Ça y est, je retrousse mes manches et je commence.
20 ans que je n’avais pas relevé la tête, toujours entre deux avions, entre deux réunions et puis un jour, la porte.
Ha, je vous entends soupirer. Non, non ce n’est pas ce que vous croyez, on ne m’a pas poussé dehors. Un jour, j’ai enfin levé les yeux de mes dossiers, par la fenêtre le ciel était bleu, j’ai rangé mon bureau, pris mon manteau et je suis sorti. J’allais changer de vie et partir à la recherche d’un nouvel emploi. Ça ne devait pas être bien compliqué…
C’est quand j’ai vu le sourire mi-amusé, mi-incrédule de ma conseillère en recherche d’emploi que j’ai compris que quelque chose clochait.
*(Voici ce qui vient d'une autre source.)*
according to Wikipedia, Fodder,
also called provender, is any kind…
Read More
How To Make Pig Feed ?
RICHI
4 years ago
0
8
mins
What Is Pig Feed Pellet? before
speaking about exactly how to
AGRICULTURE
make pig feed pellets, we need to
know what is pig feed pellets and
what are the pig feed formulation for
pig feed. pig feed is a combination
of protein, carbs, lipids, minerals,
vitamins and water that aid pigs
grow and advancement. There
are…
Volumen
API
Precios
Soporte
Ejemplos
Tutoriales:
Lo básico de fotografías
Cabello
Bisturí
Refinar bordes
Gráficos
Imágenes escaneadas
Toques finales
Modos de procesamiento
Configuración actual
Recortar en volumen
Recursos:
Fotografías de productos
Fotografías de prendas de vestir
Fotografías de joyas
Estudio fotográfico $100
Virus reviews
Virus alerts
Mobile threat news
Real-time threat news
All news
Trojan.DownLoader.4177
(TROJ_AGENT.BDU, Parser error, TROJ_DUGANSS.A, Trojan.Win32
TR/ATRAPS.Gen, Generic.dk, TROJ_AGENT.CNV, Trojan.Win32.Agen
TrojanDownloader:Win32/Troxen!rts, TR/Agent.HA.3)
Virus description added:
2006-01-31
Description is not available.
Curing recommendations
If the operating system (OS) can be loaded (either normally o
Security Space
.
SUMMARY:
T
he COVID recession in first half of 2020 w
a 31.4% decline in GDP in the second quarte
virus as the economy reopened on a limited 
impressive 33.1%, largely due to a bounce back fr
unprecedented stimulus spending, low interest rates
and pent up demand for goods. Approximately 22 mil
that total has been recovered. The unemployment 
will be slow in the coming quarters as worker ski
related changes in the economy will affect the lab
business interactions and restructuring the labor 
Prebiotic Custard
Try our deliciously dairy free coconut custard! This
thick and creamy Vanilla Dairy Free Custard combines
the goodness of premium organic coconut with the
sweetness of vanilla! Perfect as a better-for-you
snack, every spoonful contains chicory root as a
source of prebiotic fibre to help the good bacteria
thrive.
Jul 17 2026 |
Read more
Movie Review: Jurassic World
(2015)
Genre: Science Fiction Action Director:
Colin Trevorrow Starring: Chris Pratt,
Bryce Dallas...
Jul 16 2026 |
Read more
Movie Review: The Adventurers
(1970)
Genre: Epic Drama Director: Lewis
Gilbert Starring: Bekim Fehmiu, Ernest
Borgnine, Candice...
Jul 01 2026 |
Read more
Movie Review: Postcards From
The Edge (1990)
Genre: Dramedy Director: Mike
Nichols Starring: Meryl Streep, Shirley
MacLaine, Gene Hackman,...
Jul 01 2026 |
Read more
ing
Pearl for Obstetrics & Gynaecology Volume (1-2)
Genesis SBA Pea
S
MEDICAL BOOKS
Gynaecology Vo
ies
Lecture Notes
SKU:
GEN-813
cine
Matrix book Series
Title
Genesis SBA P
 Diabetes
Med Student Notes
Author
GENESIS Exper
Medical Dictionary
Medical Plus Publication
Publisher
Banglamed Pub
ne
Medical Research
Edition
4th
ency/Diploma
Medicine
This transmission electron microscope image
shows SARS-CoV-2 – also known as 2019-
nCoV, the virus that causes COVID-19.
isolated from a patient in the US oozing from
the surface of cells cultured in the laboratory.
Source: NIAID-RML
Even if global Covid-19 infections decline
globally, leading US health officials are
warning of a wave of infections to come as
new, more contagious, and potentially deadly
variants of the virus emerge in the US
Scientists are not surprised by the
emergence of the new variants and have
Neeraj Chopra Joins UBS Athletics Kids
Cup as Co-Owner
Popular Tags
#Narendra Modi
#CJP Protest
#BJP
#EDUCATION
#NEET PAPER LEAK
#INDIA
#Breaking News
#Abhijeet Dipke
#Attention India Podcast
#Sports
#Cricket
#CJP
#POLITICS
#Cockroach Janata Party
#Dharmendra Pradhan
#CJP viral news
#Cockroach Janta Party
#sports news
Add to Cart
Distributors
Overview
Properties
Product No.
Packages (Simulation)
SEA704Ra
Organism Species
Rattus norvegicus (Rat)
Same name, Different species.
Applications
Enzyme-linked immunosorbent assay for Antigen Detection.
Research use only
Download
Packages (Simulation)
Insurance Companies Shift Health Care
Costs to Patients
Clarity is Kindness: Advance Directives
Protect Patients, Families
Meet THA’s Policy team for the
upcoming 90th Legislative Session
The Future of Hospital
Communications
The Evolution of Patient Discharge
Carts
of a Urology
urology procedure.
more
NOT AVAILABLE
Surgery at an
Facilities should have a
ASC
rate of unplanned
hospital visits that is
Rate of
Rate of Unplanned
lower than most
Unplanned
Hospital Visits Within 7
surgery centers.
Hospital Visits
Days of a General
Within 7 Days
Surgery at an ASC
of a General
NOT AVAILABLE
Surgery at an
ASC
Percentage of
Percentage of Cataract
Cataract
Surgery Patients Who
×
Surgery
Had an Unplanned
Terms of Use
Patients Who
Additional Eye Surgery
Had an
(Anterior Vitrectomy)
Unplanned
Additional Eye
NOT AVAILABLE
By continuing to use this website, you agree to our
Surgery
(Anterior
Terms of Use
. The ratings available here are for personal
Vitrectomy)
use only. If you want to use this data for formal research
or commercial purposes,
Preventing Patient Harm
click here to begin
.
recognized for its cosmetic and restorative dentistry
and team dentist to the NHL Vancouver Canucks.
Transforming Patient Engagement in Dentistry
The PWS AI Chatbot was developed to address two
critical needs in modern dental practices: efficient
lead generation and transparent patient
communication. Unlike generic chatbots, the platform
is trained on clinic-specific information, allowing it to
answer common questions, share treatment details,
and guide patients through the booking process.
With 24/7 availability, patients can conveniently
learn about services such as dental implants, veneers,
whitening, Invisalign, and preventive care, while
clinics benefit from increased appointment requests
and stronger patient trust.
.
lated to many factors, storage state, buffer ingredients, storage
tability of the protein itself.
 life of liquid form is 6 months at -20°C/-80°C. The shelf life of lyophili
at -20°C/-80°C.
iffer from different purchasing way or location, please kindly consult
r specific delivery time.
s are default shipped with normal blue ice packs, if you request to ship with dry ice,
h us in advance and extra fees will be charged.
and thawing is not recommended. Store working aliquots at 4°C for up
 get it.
Je venais de lui décrire mon plan d’action. J’allais acheter le journal, sélectionner les annonces qui m’intéressaient et de ma plus belle écriture accompagner mon CV d’une lettre de motivation (puis prendre mon téléphone pour relancer). Je lui exhibais fièrement mes lignes d’écriture pour lui montrer ma motivation. Face à ce réflexe enfantin, ma conseillère prit, cette fois, un air embarrassé et commença à m’exposer les nouvelles techniques de recherche d’emploi. Elle m’exposa les différentes formes que peuvent prendre les CV, par compétence pour les plus expérimentés, chronologiques pour les plus jeunes et enfin les chrono-fonctionnels pour ceux qui ne souhaitent pas trancher. Elle m’expliqua également l’importance des mots clés pour faire ressortir son profil.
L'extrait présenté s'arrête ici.